The new generations of children use ICT on a daily basis at home, but not as much in school as they should in order to stimulate creativity, experts said Tuesday (22 January).
Some argue that this will become a problem for Europe's work forces at a time when young people are hit by high unemployment rates in almost every EU member state.
"Almost every seven-year-old who begins school in Finland comes to school with a mobile phone and what happens in the classroom? The teacher tells her to turn it off and put it in the backpack," said Anneli Rautiainen, counsellor of education at the Finnish National Board of Education.
Rautiainen was speaking at the conference "Youth, the key to Europe’s future" organised by Microsoft.
"So we are talking about an attitude among teachers. If they are not pedagogically trained to use ICT in all learning ... why not using the mobile phones? You can learn everything with them," Rautiainen stated.
ICT in and outside the classroom
The Finnish counsellor said her country's goal and vision is to become the most competitive nation by 2020, which means the government is focusing heavily on ICT and education.
Ninety-four percent of Finnish pupils aged 10-14 use computers in their spare time on a weekly basis. However, the use of educational technologies in Finnish schools is on average far from adequate in terms of quality and frequency.
Rautiainen said this could be one of the reasons why pupils' liking of their school seems to be quite low in Finland.
"We need to make sure that every teacher in Finland will get the proper pedagogical training to use ICT in all learning. In the current curriculum reform we are going through now, we are going to implement ICT in all subjects and learning. Learning takes place everywhere not just in the classroom," she said.
Sabine Verheyen, a German MEP from the European People's Party, said that there currently is a "stupid" situation in which school teachers have the necessary skills but don't pass them on to children.
They use ICT in their personal lives in a very intensive form, but when they come to school they themselves just fall back into the old tradition systems of teaching.

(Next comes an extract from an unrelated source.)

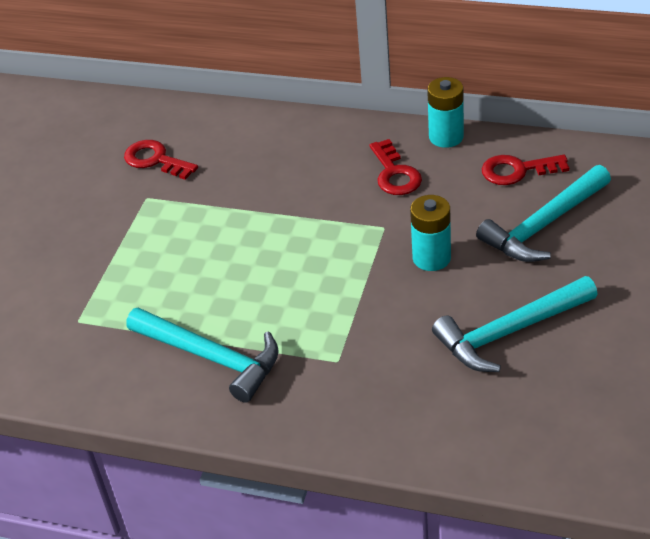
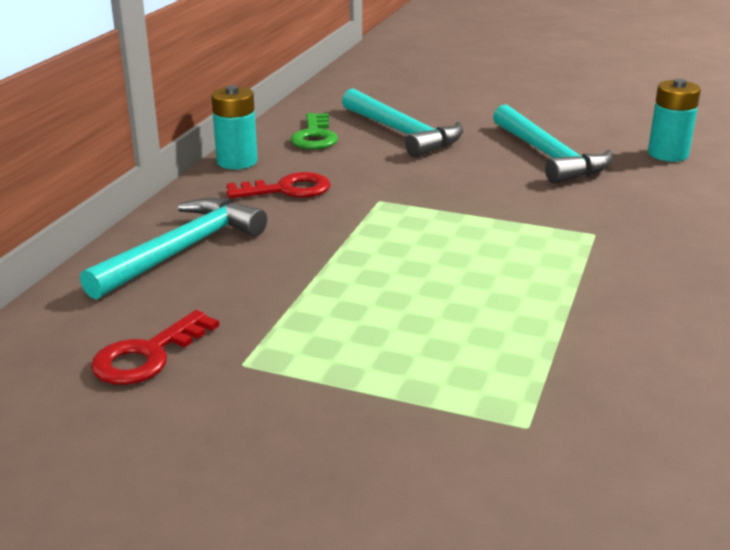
camera: 90 degrees left, 15 degrees down
turquoise hammer [126,308,279,403] -> turquoise hammer moved to [80,198,267,300]
turquoise battery [410,195,451,271] -> turquoise battery moved to [648,79,701,162]
red key [482,155,569,185] -> green key [290,113,338,150]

"We need to use modern technology. Just to say put it back in your bag is not the solution," Verheyen said.
More ICT with less money
The ongoing economic crisis is difficult for most EU countries and challenges schools to do more with less money and resources.
Ciarán Cannon, Irish Minister of State, Department of Education and Skills, said it is a momentous time in education globally, as technology is becoming cheaper, smaller and more accessible.
However, MEP Maria Badia i Cuchet (Socialists and Democrats) of Spain, where the unemployment rate among young people is around 50%, said the focus had to be elsewhere than just on the newest technology.
"It's true that we need our students to have ICT skills, but this is just a tool. What we have to leave them to learn and to know is creativity," the MEP stressed.
She emphasised that children are extremely creative, but the way schools in Europe are organised, not just in Spain, contribute to undermining this creativity.
"We have to put more emphasis on it. You can have all the tools and skills, but then you don't have anything to say because without thinking it will be useless," Badia i Cuchet said.
The head of the Educational Technology Department of the Cyprus Pedagogical Institute, Anastasia Economou, added that a critical approach is what needs to be taught as no one knows what will be the next new important ICT tool will be.
"Maybe the recession can really give us the opportunity to sit back and see what is really needed," Economou said.